Everyone here knows that I’m a big fan and admirer of Westview’s long tradition of making hand-lettered signs and banners and hanging them with haphazardly placed, non-symmetrical pieces of tape. I always wonder about that, as it’s one of the most consistent things about the artwork from year to year. Every time you see one of those hand-lettered signs, it’s always taped to the wall all crookedly and randomly. I think it’s because TB feels it lends an element of “down home” folksiness to it, but I like to believe it’s because all Westviewians suffer from some sort of strange tape dyslexia that prevents them from doing it right. Anyhow, nice job with that today, Batom Inc. Nice cinder block wall, too.

Heming-No-way

Tape to any punching bag.Reprint as needed.Link to today’s strip

Well, looks like we’ve abandoned the idea of “punchlines” after just a couple of tries, and we’re back to what Les does better than anyone: drink in unearned praise and be a smug ass in response.   Today’s strip is just Moore proof, if any were needed, that this is Tom Batiuk’s fantasy Comic Con panel.    Look, if you dare, upon that mug in the last panel.  He’s looking right at you, dear reader, and issuing an invitation for you to praise him.  While he waits, I’m sure you can think of another, more appropriate word that also begins with “p” that you’d like to bestow upon him.

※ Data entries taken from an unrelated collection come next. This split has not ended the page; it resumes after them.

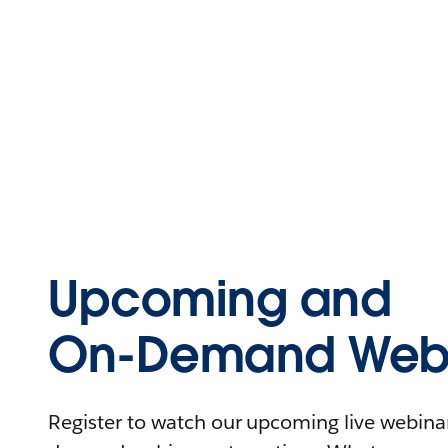
Upcoming and
On-Demand Webi
Register to watch our upcoming live webinars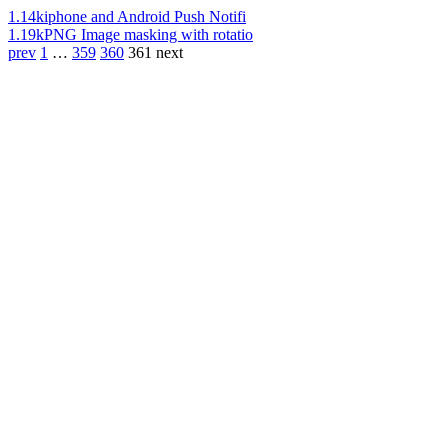
1.14k
iphone and Android Push Notifi
1.19k
PNG Image masking with rotatio
prev
1
…
359
360
361
next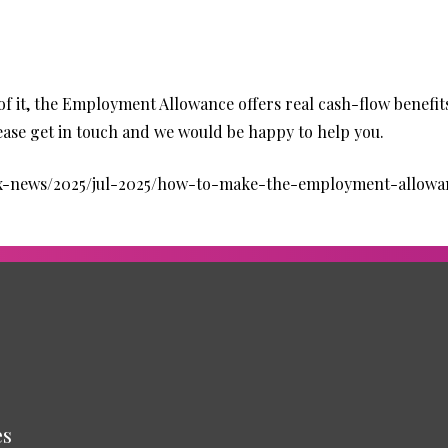
of it, the Employment Allowance offers real cash-flow benefits
please get in touch and we would be happy to help you.
tax-news/2025/jul-2025/how-to-make-the-employment-allow
es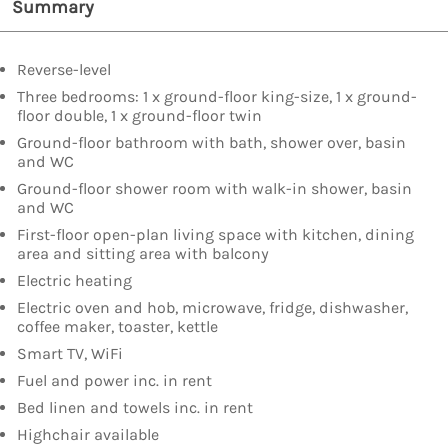
Summary
Reverse-level
Three bedrooms: 1 x ground-floor king-size, 1 x ground-
floor double, 1 x ground-floor twin
Ground-floor bathroom with bath, shower over, basin
and WC
Ground-floor shower room with walk-in shower, basin
and WC
First-floor open-plan living space with kitchen, dining
area and sitting area with balcony
Electric heating
Electric oven and hob, microwave, fridge, dishwasher,
coffee maker, toaster, kettle
Smart TV, WiFi
Fuel and power inc. in rent
Bed linen and towels inc. in rent
Highchair available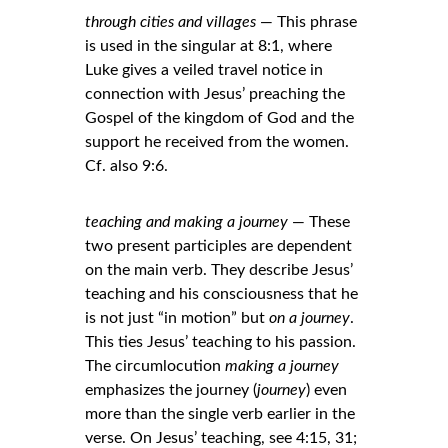
through cities and villages
 — This phrase 
is used in the singular at 8:1, where 
Luke gives a veiled travel notice in 
connection with Jesus’ preaching the 
Gospel of the kingdom of God and the 
support he received from the women. 
Cf. also 9:6.
teaching and making a journey
 — These 
two present participles are dependent 
on the main verb. They describe Jesus’ 
teaching and his consciousness that he 
is not just “in motion” but 
on a journey
. 
This ties Jesus’ teaching to his passion. 
The circumlocution 
making a journey
emphasizes the journey (
journey
) even 
more than the single verb earlier in the 
verse. On Jesus’ teaching, see 4:15, 31; 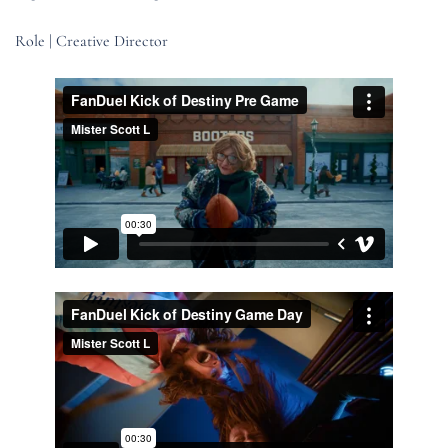
Role | Creative Director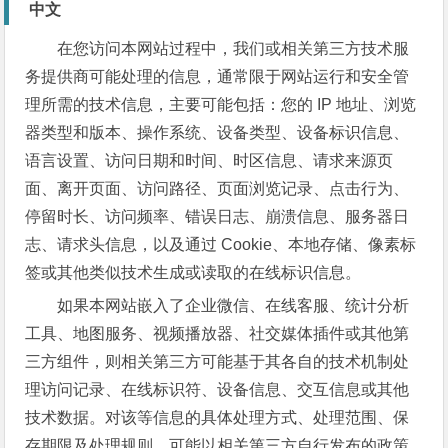
中文
在您访问本网站过程中，我们或相关第三方技术服
务提供商可能处理的信息，通常限于网站运行和安全管
理所需的技术信息，主要可能包括：您的 IP 地址、浏览
器类型和版本、操作系统、设备类型、设备标识信息、
语言设置、访问日期和时间、时区信息、请求来源页
面、离开页面、访问路径、页面浏览记录、点击行为、
停留时长、访问频率、错误日志、崩溃信息、服务器日
志、请求头信息，以及通过 Cookie、本地存储、像素标
签或其他类似技术生成或读取的在线标识信息。
如果本网站嵌入了企业微信、在线客服、统计分析
工具、地图服务、视频播放器、社交媒体插件或其他第
三方组件，则相关第三方可能基于其各自的技术机制处
理访问记录、在线标识符、设备信息、交互信息或其他
技术数据。对该等信息的具体处理方式、处理范围、保
存期限及处理规则，可能以相关第三方自行发布的政策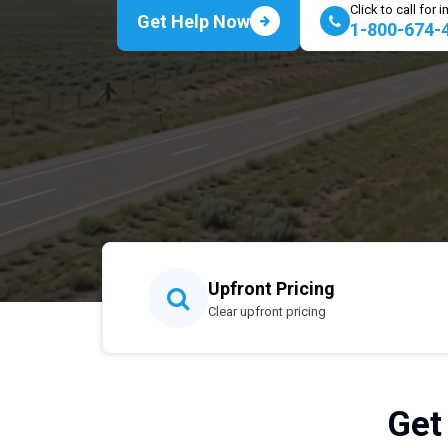
Click to call for
Get Help Now
1-800-674-
Upfront Pricing
Clear upfront pricing
Get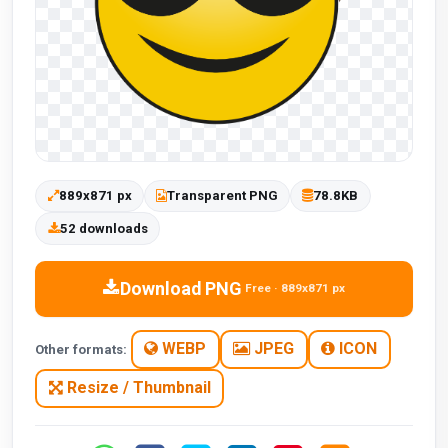
889x871 px
Transparent PNG
78.8KB
52 downloads
Download PNG
Free · 889x871 px
WEBP
JPEG
ICON
Other formats:
Resize / Thumbnail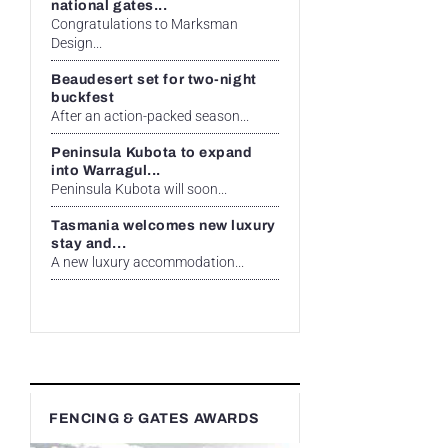
national gates...
Congratulations to Marksman
Design...
Beaudesert set for two-night
buckfest
After an action-packed season...
Peninsula Kubota to expand
into Warragul...
Peninsula Kubota will soon...
Tasmania welcomes new luxury
stay and...
A new luxury accommodation...
FENCING & GATES AWARDS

We also learn that Les Moore, literature teacher, has actually read two works of literature:  Moby Dick (referred to many times) and “The Snows of Kilimanjaro” (also referred to during last year’s Kilimanjaro arc).   I’m sure his students get a blistering education by studying those two works, over and over and over again.  And it means Les never has to update his syllabus.  Win-win, amirite?

Personally, when I think of Les Moore comparing himself to Ernest (or for that matter, Mariel) Hemingway, I’m reminded of Woody Allen’s “The Lost Generation” — “Hemingway punched me in the mouth.”  I think watching anyone punch Les in the mouth would be a treat, even if it was Woody (or for that matter, Irwin) Allen so you knew it wouldn’t hurt much.

I’m sure hoping that next week will find as at a different location.  The decor of Montoni’s is damn ugly.  The bricks are okay, as is the tiled sidewalk, but the canopy and tablecloth are as tasteless as the pizza.  The place should be called Pizza Clown, or Kindergarten Pizzeria, or Paint-Store Explosion Pizza – “If you can eat here, you must be color blind!”  What’s inexplicable is how lovingly it’s rendered here.  If this strip was black-and-white, it wouldn’t hurt my eyes as much as it does now.